Злобин Володя
Отец лжи
Как, уже утро?
Зима, темно... по окну не распознать время. Может, ночь? Не хочется включать телефон. На него опять что-нибудь накидали. Нет, ещё рано. Ещё можно поспать. Главное не вслушиваться, как в снегу забуксовала машина. И это не чьи-то шаги, – это ветка сцепилась с трубой.
Неужели утро?
Сейчас войдёт мать, зажжёт свет, скажет: "Вставай, опоздаешь!" – а ведь уже два месяца вставалось до её прихода. Оглянешься во сне, вздрогнешь и откроешь глаза...
– Вставай, опоздаешь! – в комнате только её рука.
Дальше – ванная, из которой выгонят криком: "Опять засел!? Завтрак на столе!". Засел... будто дело в кишечнике. Проснувшийся телефон трясётся. Под шум воды нужно смыть все сообщения. Однажды от мокрых пальцев телефон закоротит, он заест и сломается, оставив сердце в блаженном неведении. Тогда исчезнет утреннее оцепенение в согбенной позе, а следом надоевший кухонный расспрос:
– Почему лицо красное? Давление? Опять полночи в телефоне просидел!?
Приходится отнекиваться, пожимать плечами, врать:
– Да всё нормально.
– Раз нормально – ешь давай. Чтобы всё съел!
Молоко, хлопья, два бутерброда с сыром. Второй часто остаётся недоеденным, и его отправляет в рот отец, просыпающийся с утробным мужским клокотанием. Сначала он долго лежит, отхаркиваясь, а потом выходит из комнаты нараспашку, сразу весь – усатый, розовый, вместо ванной подсаживающийся к столу и мнущий булки сонным, нераскрывшимся лицом.

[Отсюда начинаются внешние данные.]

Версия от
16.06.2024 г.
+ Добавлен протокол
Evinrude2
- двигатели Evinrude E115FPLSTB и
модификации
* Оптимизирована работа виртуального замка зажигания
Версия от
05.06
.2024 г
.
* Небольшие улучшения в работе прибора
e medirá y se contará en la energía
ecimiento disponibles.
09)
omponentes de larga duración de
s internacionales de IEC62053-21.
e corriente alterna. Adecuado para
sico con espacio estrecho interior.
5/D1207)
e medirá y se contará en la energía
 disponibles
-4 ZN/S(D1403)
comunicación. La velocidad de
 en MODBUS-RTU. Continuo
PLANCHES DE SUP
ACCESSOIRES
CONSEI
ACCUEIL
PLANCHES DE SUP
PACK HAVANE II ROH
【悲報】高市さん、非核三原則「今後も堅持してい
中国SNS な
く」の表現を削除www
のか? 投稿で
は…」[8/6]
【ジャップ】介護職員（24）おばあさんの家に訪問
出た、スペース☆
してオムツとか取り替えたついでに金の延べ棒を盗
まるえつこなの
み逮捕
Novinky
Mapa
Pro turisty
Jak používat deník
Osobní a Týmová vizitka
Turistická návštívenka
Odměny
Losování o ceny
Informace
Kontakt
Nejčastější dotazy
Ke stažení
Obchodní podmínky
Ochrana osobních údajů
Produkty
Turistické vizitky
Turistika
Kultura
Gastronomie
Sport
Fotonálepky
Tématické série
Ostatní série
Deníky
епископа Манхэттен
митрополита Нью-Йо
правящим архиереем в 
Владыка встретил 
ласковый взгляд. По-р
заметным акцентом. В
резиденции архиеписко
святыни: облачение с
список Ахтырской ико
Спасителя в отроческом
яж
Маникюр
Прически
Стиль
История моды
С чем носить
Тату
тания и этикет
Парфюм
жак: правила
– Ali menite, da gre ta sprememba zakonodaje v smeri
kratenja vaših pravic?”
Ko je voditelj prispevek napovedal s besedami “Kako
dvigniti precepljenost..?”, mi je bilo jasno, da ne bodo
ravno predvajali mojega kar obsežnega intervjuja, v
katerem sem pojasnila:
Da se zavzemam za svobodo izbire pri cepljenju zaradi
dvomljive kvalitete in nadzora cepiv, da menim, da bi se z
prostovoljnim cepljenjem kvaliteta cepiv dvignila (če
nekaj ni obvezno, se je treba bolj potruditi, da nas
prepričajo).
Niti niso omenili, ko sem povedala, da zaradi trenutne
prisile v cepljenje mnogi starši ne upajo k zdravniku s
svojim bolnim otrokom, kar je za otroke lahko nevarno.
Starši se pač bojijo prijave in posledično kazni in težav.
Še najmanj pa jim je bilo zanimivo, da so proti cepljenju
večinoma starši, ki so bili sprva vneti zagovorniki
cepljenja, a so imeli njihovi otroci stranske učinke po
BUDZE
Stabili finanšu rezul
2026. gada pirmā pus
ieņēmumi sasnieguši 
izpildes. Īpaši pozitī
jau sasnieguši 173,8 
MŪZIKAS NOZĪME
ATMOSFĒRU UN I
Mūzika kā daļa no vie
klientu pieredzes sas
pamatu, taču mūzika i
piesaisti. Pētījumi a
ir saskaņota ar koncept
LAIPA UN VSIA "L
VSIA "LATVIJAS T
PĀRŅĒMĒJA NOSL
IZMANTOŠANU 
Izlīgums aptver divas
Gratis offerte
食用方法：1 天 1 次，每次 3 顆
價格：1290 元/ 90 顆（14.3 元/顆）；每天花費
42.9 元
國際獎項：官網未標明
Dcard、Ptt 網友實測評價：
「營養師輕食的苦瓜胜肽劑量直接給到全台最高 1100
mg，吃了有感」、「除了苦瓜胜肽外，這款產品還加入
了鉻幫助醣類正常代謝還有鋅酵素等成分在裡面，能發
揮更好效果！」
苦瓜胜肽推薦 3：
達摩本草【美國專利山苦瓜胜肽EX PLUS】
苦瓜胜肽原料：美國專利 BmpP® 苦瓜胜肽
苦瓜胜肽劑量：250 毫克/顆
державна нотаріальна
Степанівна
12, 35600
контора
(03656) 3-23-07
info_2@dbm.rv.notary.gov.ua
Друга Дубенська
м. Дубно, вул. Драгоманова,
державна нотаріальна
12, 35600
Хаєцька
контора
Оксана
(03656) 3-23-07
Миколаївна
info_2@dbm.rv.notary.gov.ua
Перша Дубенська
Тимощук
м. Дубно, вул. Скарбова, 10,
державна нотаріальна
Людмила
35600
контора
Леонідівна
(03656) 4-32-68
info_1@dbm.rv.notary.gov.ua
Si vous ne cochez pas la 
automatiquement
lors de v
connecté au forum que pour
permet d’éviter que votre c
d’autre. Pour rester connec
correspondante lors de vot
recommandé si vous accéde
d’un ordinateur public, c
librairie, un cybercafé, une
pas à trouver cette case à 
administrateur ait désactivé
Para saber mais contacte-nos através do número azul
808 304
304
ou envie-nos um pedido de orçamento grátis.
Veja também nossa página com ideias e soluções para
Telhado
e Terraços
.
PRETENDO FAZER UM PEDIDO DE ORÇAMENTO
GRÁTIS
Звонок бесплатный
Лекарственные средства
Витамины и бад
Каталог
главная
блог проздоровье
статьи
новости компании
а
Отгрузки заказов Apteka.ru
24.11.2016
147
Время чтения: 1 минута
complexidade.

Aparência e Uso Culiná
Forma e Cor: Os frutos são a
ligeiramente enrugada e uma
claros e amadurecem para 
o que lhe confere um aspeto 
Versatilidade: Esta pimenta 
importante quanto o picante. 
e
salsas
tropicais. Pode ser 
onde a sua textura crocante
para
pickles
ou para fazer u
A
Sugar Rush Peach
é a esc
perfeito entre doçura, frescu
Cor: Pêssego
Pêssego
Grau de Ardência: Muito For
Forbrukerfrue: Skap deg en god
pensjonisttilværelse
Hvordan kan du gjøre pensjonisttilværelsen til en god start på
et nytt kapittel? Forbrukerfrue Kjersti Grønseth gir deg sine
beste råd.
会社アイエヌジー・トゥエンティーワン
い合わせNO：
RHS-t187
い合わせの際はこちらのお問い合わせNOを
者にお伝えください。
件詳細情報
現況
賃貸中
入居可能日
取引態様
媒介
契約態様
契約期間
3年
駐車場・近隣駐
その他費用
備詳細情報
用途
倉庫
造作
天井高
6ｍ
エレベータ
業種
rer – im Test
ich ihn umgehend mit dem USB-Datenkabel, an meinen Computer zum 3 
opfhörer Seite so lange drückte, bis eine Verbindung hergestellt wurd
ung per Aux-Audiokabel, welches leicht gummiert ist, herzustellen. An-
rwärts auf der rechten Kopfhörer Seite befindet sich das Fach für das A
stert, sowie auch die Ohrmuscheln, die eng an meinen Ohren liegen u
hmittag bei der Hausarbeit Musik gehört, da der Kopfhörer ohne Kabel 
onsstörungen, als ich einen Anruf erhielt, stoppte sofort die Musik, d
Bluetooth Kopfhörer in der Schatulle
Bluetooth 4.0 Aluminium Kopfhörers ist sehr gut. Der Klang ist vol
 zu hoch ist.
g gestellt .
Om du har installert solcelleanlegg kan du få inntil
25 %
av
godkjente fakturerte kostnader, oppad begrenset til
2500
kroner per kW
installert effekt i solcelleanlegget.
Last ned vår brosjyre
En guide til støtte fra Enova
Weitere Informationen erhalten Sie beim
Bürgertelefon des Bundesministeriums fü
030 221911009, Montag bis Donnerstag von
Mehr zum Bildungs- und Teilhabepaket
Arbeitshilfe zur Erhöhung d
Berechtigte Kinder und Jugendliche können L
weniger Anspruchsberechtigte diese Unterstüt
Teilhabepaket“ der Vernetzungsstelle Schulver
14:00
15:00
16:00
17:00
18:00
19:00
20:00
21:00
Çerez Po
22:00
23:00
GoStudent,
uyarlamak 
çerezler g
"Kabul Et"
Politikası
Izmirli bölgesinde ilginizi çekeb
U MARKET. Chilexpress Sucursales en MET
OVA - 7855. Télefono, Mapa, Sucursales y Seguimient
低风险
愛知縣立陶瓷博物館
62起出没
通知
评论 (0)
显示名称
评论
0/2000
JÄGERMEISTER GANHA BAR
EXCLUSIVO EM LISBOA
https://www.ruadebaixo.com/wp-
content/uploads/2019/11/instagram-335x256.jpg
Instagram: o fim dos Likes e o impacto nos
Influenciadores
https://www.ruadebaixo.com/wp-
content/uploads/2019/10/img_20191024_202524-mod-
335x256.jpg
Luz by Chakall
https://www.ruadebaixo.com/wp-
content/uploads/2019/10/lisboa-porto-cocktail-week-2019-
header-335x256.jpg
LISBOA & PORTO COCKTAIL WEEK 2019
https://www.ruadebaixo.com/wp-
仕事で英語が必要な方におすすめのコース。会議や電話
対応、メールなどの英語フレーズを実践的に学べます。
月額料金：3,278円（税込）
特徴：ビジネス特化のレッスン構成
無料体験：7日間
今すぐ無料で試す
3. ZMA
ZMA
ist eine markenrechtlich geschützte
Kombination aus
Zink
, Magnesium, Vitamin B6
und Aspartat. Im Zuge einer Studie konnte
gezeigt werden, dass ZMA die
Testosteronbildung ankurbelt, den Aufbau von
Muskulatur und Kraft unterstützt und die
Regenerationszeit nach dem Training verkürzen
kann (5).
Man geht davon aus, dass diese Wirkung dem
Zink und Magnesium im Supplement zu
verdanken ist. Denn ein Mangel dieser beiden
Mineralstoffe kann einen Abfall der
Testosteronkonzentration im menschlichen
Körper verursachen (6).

Крошки со сна, крошки от хлеба – всё падает на живот, а потом теряется в безразмерных трусах, смело натянутых до пупка. В такие моменты наступает уважительное, немного неловкое молчание. Хочется быть как этот сильный мужчина, краснота которого не вызывает покровительственных женских вопросов, а наоборот влечёт, растопляет.
– Ну что? – насытившись, обычно интересуется отец, – Девятый класс уже. Ещё два года и в свободное плавание. Разойдёмся как в море корабли.
Ещё два года! Целых два года! Ещё не закончился этот год! Ещё только вторая четверть!..
– Пойдёшь в солдаты, Родину защищать?
– Что ты такое говоришь! – мать всплёскивает руками, – В какие ещё солдаты!? Институт!
– А что я? Верхнего образования не имею, дом мой казарма, укрываюсь полковым знаменем!
С густых усов осыпаются крошки. Отец так смеётся. Он всегда говорит из глубины, добывая оттуда забытую словесную породу: "Огузок", "Алга", "Шлеппер", "С глузду", "Кухтырь", "Зябь", "Макинтош". Эти слова отовсюду, они показывают иначе пройденную жизнь. Когда их слышишь, задумываешься.
– Иди уже, опоздаешь, – торопит мать.
У неё всегда так – боится опоздать, хотя сама сидит на хозяйстве. Может поэтому она так спешит – переживает, что кто-нибудь куда-нибудь не успеет, как она не успевает всё выстирать и погладить. Наверное, поэтому мать вышла за человека, который так широк и уверен – даже на работу отец уходит нарочито поздно, будто делает начальнику одолжение. Впрочем, отец тоже любит повторять, что опаздывать не принято. Так и говорит: "Не принято", будто речь не об охранной фирме, а о джентльменах и приёмах, на которые он привык захаживать. Конечно, отец может никуда не спешить. Ему ведь не надо в школу.
До неё ровно сотня шагов. Мало того, что первый этаж, так ещё и сотня шагов! Вон она, отвратительно розовая, на чужие деньги вставила пластиковые зубы, стоит белым на красном, будто опухшая десна. Днём оцинкованные трубы на крыше сияют как грибы, которые невозможно собрать. Сейчас – как трубы у погребов. Ночью свет от её негаснущих коридоров дотягивается до подоконника. Он сливается с фонарями, лучится в снегу, прыгает с металлического ската на потолок, плывёт там размытыми холодными призраками, не даёт уснуть. Экономный люминесцентный свет. Свет коридоров, подвалов. Так светят в морге и из иных миров. Ещё школу слышно, она почти как живая, почти – потому что от неё не пахнет. Почему школа не пахнет, если пахнет библиотека, больница или детский сад? Ста шагов мало, чтобы понять. Ноги деревенеют. Каждый шаг медленнее предыдущего. Каждая мысль печальней предшествующей. Может, опоздать? Можно ли вообще опоздать? Особенно если никуда не хочется?